Giscard’s chief claim to fame, beyond his seven years in the Élysée, probably rests on his chairmanship of the Convention on the Future of Europe, a lofty, some would say airless, body that between 2001 and 2004 sought to draft a constitution for the European Union. The result, building on the idea of a tightly-run, centrally organised federation, was rejected by French voters in 2005, but Giscard was undeterred, just as he was three years later when the Dutch and Irish gave a thumbs-down to the Lisbon Treaty in 2008. As he saw it, the Europe to which he had given his lordly imprimatur, was no enemy of democracy, but rather a friend the voters hadn’t met yet.
In his old age, honours were routinely heaped on him as if those in charge had nothing better to do, which arguably they hadn’t. He was appointed to the Académie Française in 2003 and rose steadily through the ranks to become Grand Master and Grand-Croix of both the Legion d’Honneur and the Ordre National du Mérite. The City of Aachen presented him with the Charlemagne Award, while as proof of his Catholic fidelity he was installed as a Knight of the Sovereign Order of Malta. Denmark made him a knight of the Order of the Elephant; Spain honoured him as a knight of the Order of Isabella the Catholic. The list goes on. Not to be outdone, the Queen invested him as a Knight Grand Cross of the Order of the Bath.
But not everything went as ordered. There was the small matter of the blood diamonds presented to him, when President, by the self-styled Emperor Bokassa of the short-lived Central African Empire. Giscard was initially enamoured of Bokassa and provided practical help and advice to the former army colonel as he pillaged his country and murdered its citizens. In 1979, tiring of his excesses, Giscard sent in French troops to depose and replace the emperor. But it was the discovery that he had accepted two particularly fine diamonds as a personal gift that marked him for many in France as corrupt and out for himself as much as for his country.
Beyond that, there were the women – lots of them apparently; so many that he had to give his personal bodyguards the details of where he might be found on any one night or when relaxing in the afternoon between official engagements.
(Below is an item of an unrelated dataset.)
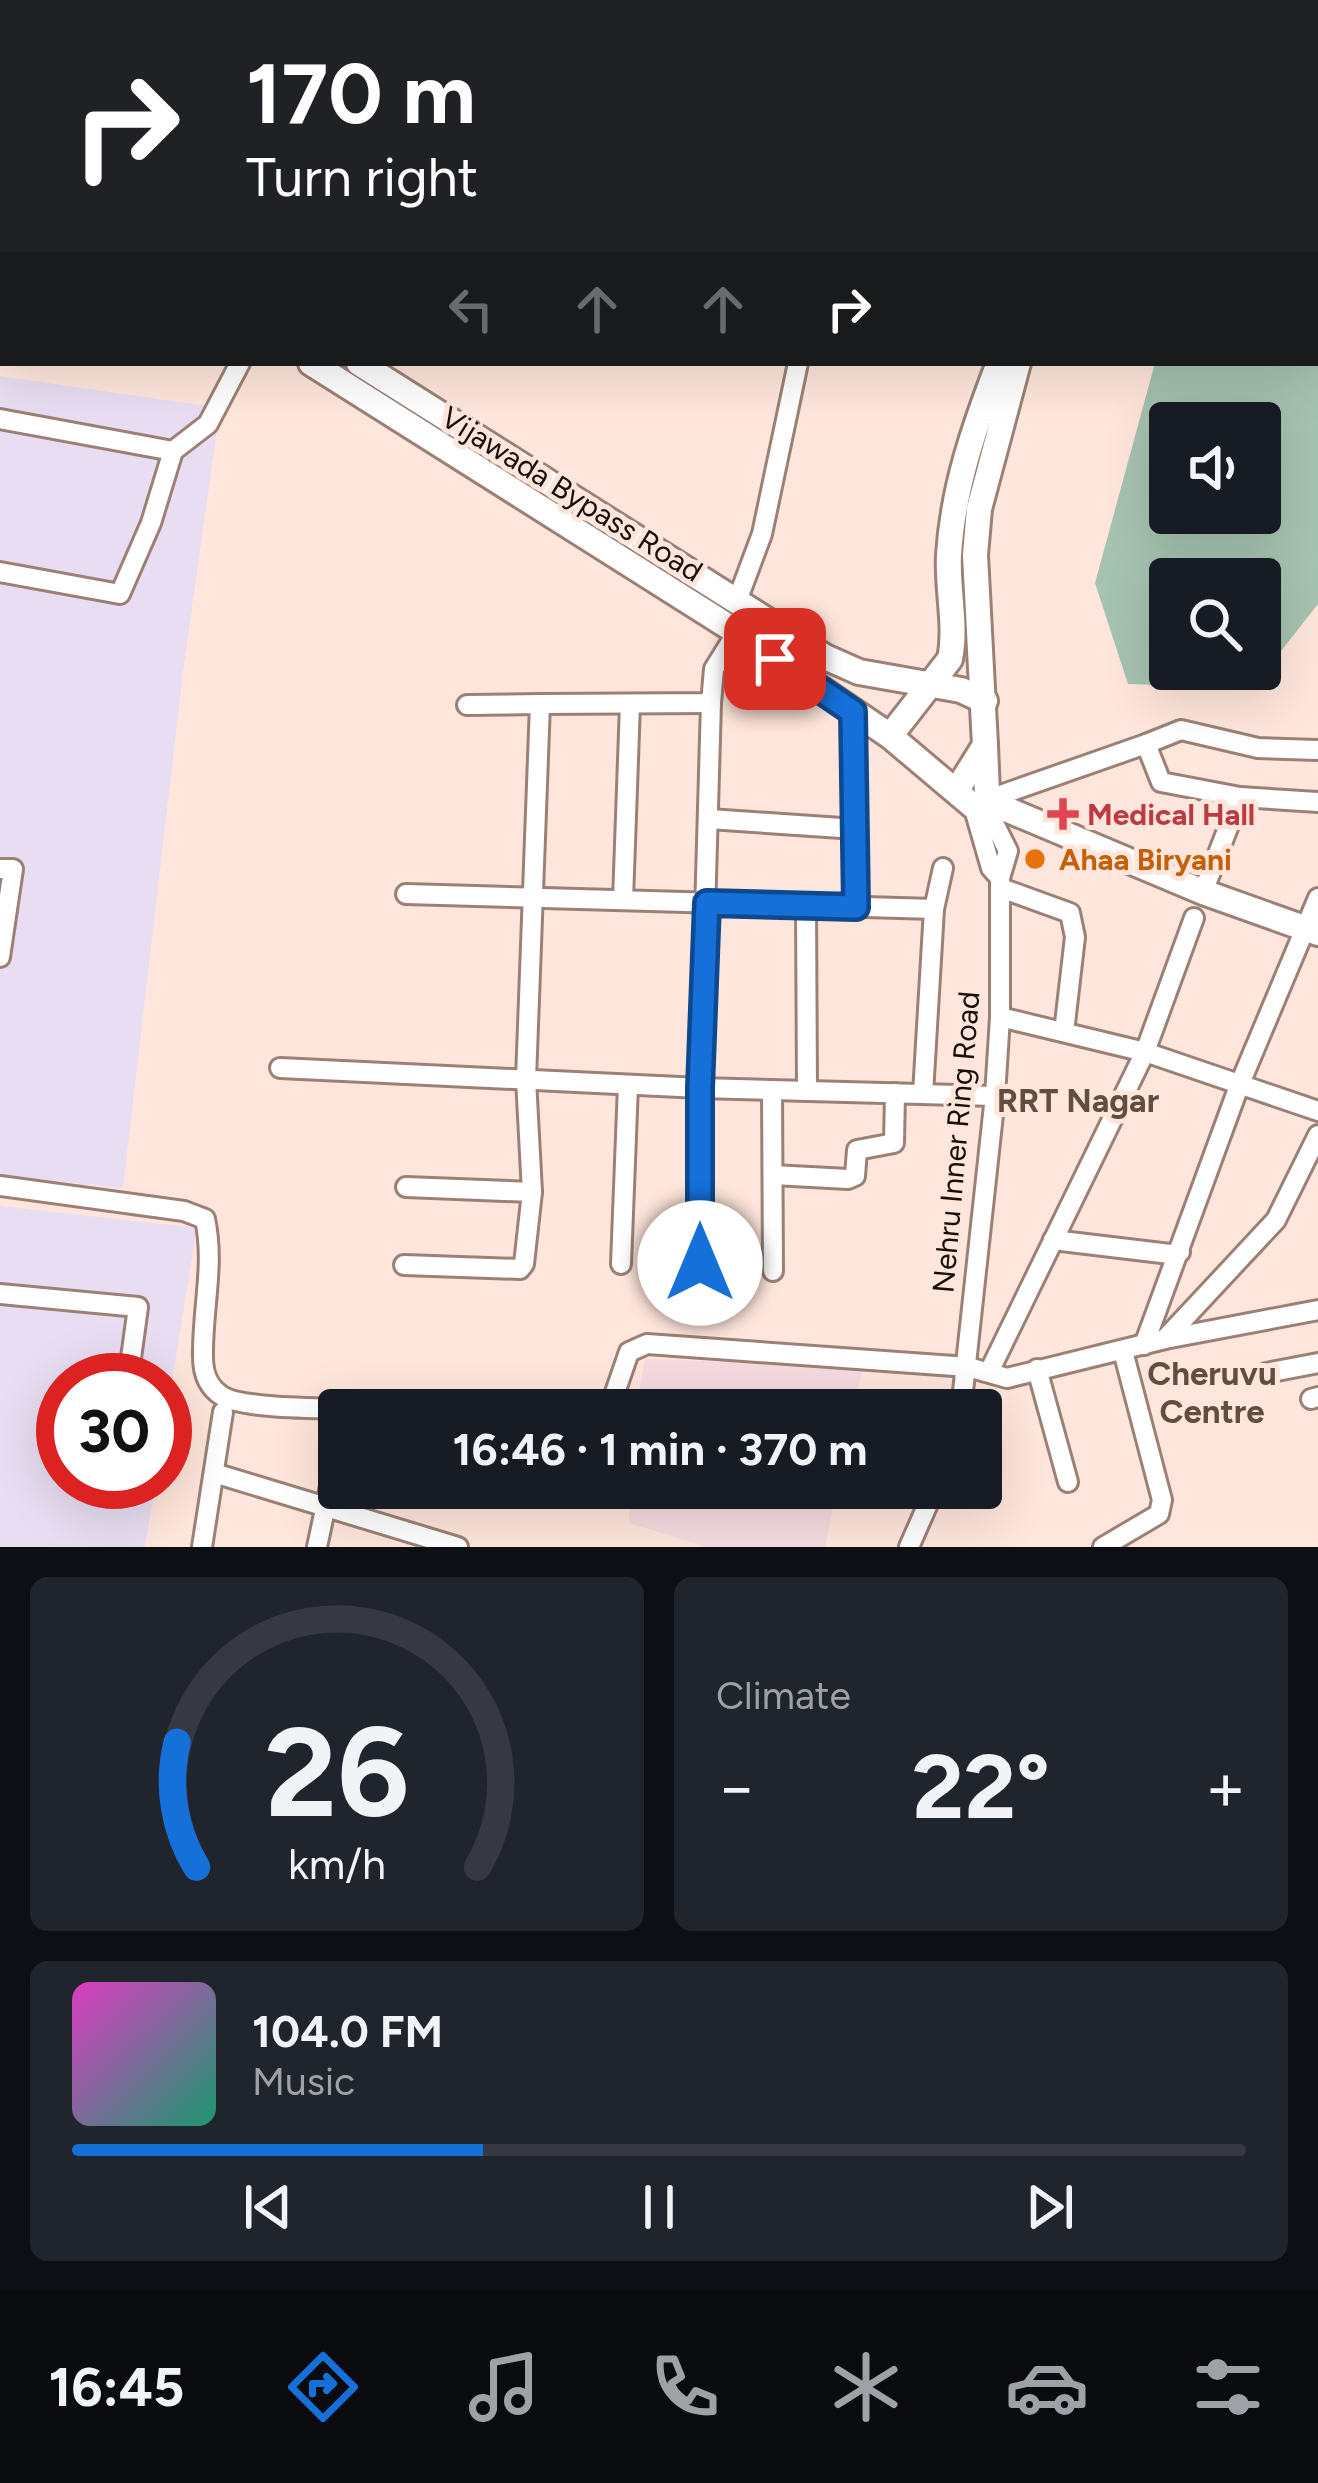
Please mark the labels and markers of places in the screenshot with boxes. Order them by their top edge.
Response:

In May of this year, just months before he died, he was accused of fondling a female German journalist’s buttocks. Needless to say, he denied the charge.
The French could forgive him his peccadillos, which at the time, if less so today, would have been regarded as one of the perks of the job. They were less forgiving of his upper-class pretensions. When he played on his aristocratic-sounding surname, d’Estaing, to buy the Chateau d’Estaing, in central France, and then passed it off as his ancestral home, the result was less positive than he might have wished. Most of the French simply shook their heads. Others laughed out loud. Descended in fact from a line of hauts fonctionnaires, he lacked all claim to D’Estaing lineage. The suffix, it turned out, had been added to the family name by his grandfather in hope of social advancement.
And yet, at the age of 94, the 6’2” former head of state was still accorded all the trappings of his rank, including membership of the Constitutional Council of the Republic. Given that, like all other members of his generation, he had been a member of the wartime Resistance and had taken part in the liberation of Paris, this was perhaps no more than his due. Covid may have claimed the life of Valéry Marie René Georges Giscard d’Estaing, third President of the Fifth Republic, but in the end, in his own mind, and in the minds of others, he died a hero.